Binlerce yıl önce Doğulu mürşitler, solunum ile zihinsel durum arasında bağlantı olduğunu sezdiler. Solunumun, insan tahrik edildiği, heyecanlandığı zaman,yavaş,yumuşak ve düzenli olduğunu gördüler.
Bu nedenle, meditasyon ustaları öğrencilerine, meditasyona başlarken sessiz, yumuşak ve yavaş solumalarını önerirler. Bu şekildeki solunum, kişiyi dengeli bir sükunete yönlendirir, daha sonra meditasyon derinleştikçe solunum kendiliğinden yavaşladığı, düzenli ve sessiz olmaya başladığı gözle görülür bir olaydır.Yapılan testler, meditasyon süresince oksijen tüketiminin yüzde yirmi kadar düştüğünü gösterir.
Hangi meditasyon yöntemini kullanırsanız kullanın, ilk oturduğunuz zaman dikkatinizi pasif olarak iki üç dakika içi solunumunuza yöneltmeniz çok yararlı olur. Zihninizi daha çabuk sakinleştirecek başka bir yöntem yoktur. Karından solumanın uyandırdığı duygu ve kasların yükselip alçalması, gibi dikkati toplayarak yapılan meditasyonda çok önemli bir noktayı oluşturur.
○ ○ ○
Lütfen meditasyon ve solunumla ilgili okuma parçasını "Bu nedenle, meditasyon" ifadesinden "bir noktayı oluşturur." ifadesine kadar, bu ifade de dahil olmak üzere yeniden yazın ve "ustaları" yerine "hocaları" kullanın.
○ ○ ○
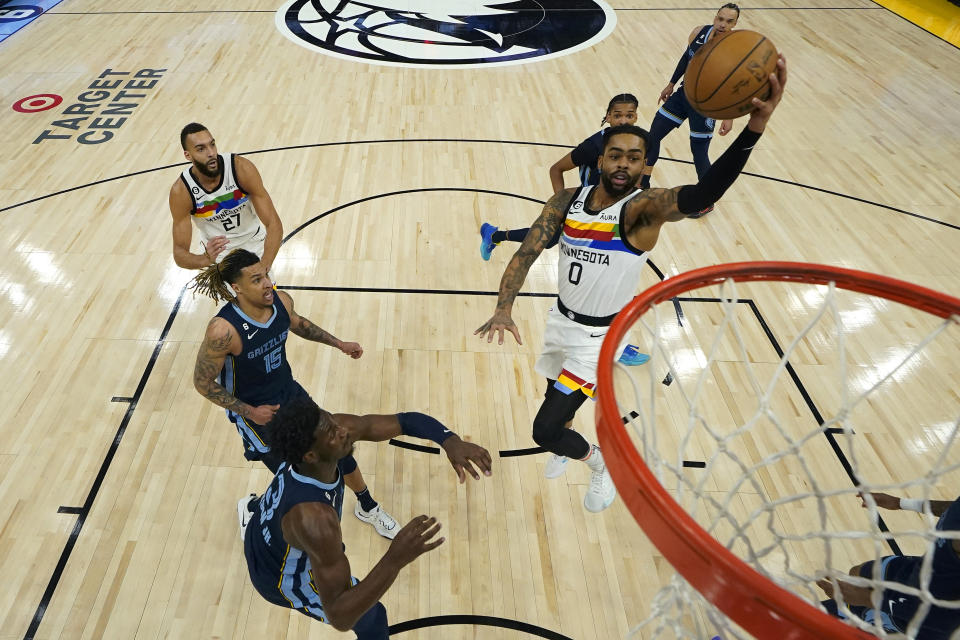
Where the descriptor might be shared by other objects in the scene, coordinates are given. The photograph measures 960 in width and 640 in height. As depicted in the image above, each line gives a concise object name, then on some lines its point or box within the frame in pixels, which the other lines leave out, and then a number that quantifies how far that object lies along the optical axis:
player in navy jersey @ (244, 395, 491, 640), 2.06
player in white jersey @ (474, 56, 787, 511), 2.92
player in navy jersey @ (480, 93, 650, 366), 3.95
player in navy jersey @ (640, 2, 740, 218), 5.46
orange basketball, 2.48
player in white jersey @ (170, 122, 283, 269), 3.79
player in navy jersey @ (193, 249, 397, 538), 2.89
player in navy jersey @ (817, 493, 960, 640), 2.20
○ ○ ○
*Çözülmüş problem*:
Bu nedenle, meditasyon hocaları öğrencilerine, meditasyona başlarken sessiz, yumuşak ve yavaş solumalarını önerirler. Bu şekildeki solunum, kişiyi dengeli bir sükunete yönlendirir, daha sonra meditasyon derinleştikçe solunum kendiliğinden yavaşladığı, düzenli ve sessiz olmaya başladığı gözle görülür bir olaydır.Yapılan testler, meditasyon süresince oksijen tüketiminin yüzde yirmi kadar düştüğünü gösterir.
Hangi meditasyon yöntemini kullanırsanız kullanın, ilk oturduğunuz zaman dikkatinizi pasif olarak iki üç dakika içi solunumunuza yöneltmeniz çok yararlı olur. Zihninizi daha çabuk sakinleştirecek başka bir yöntem yoktur. Karından solumanın uyandırdığı duygu ve kasların yükselip alçalması, gibi dikkati toplayarak yapılan meditasyonda çok önemli bir noktayı oluşturur.